Para que a mensagem da ressurreição corra no nosso mundo e se torne o Evangelho, é necessária uma  amizade sincera entre as pequenas células de cristãos, onde o Espírito do ressuscitado vive, para se tornarem  células dos ambientes onde estão no mundo frio e dividido. Não terá sido porventura o empobrecimento das  relações entre nós que levou ao arrefecimento da fé em tantas partes do mundo, em tantas famílias cristãs, 

em tantos dos nossos corações e debilitou a força dos evangelizadores de hoje? Se não há amizade entre os  homens, o rosto de Deus desvanece-se e até mesmo o anúncio da ressurreição de Jesus aparece como um  eco distante e, em última análise, irrelevante porque fala de um acontecimento passado. Se não sentis um  amor capaz de compartilhar o evangelho, algo está errado. 

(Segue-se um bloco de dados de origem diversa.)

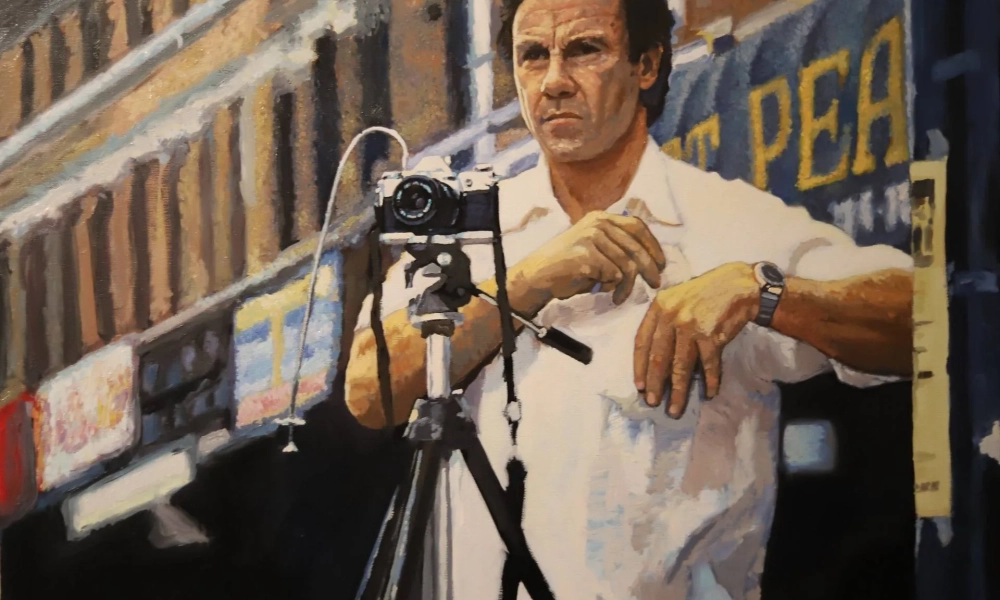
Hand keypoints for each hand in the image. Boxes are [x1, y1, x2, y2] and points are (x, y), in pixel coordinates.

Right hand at [515, 211, 666, 305]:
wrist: (537, 277)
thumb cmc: (568, 268)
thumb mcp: (596, 249)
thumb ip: (618, 247)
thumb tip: (652, 260)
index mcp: (600, 217)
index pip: (637, 226)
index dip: (653, 245)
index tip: (661, 264)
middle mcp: (597, 223)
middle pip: (636, 246)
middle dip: (650, 268)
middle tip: (655, 284)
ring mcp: (591, 237)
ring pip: (627, 265)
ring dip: (626, 286)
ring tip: (618, 297)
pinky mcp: (586, 254)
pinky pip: (613, 275)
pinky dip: (612, 288)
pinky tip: (602, 292)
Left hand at [633, 262, 759, 418]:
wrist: (738, 285)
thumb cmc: (705, 295)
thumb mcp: (676, 300)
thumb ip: (663, 323)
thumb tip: (654, 362)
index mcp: (659, 307)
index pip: (642, 342)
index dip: (639, 366)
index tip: (639, 385)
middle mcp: (672, 316)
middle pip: (658, 358)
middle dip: (655, 384)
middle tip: (652, 403)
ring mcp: (691, 326)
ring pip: (681, 367)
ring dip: (679, 391)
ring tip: (675, 408)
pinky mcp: (711, 335)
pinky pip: (708, 365)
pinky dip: (709, 381)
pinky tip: (709, 393)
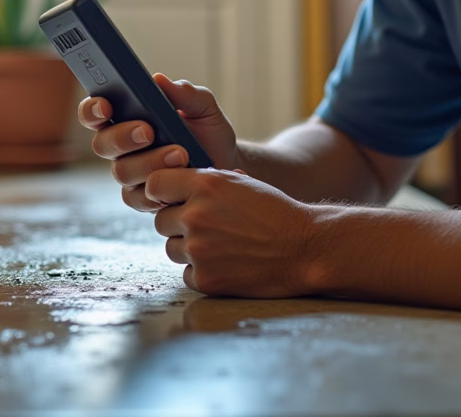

O Evangelho também precisa de pés. O relato das mulheres no sepulcro mostra que o Evangelho não é  comunicado simplesmente pela transmissão de palavras e notícias. As mulheres correram para dizer aos  apóstolos que, não só o Senhor ressuscitou, mas que eles se devem por a mexer para a Galileia, onde Ele já  os espera. Nós não levamos Deus ao mundo. Ele já lá está porque tudo é dele, mas é a atitude crente que  evidencia esta presença, que nos faz andar e ter pressa. 

Ide, é também a palavra que hoje será dita aos catecúmenos e todos os já batizados. Dentro de momentos,  como que em ajuda aos distraídos, os nossos adultos candidatos ao batismo e restantes sacramentos da  Iniciação Cristã, vão acender a sua vela, luz pequenina, que, aqui e no mundo, se sozinhos, corre o risco de  ser “pouca coisa”. Depois, acenderemos todos a nossa vela e renovaremos os compromissos de batizados.  Já nos sentiremos mais quentes, apoiados, em comunidade. Caros catecúmenos, contai com a ajuda desta 

Assembleia Santa que encontrareis em qualquer lugar da terra. Sois batizados para Cristo, numa Igreja Mãe  que precisa de vós e vos envia em missão. Não sois batizados apenas para bem próprio. No batismo somos  expropriados de nós mesmos, feitos santos em Cristo para ser alimento para a santificação do mundo. Sereis  leigos no mundo, pela paixão a Cristo e aos irmãos que podeis ou não servir. A escolha continuará a ser vossa. 

A vela acesa é luz que se pode passar ao irmão, de mão para mão. Há aí uma dinâmica de Igreja que vem de  há 2000 anos e não se pode esconder. A luz que não se apega, apaga-se! Deixemo-la brilhar, sejamos nós  esta Luz na Luz que é Cristo, cristãos, outros Cristo a viver no meio dos homens. Como diz o Papa aos jovens:  “Cristo nossa esperança está vivo e é a mais formosa juventude deste mundo. Deixemo-nos abraçar e tocar  por Ele, pois tudo aquilo que Ele toca torna-se jovem, faz-se novo, enche-se de vida. Cristo vive e quer-te  vivo. Isto só o poderemos dizer, com verdade, se os outros puderem ver em nós um Cristo vivo, que está em  nós e permanece connosco, para nos devolver a força e a esperança”. Alegrai-vos todos. Aleluia! Aleluia!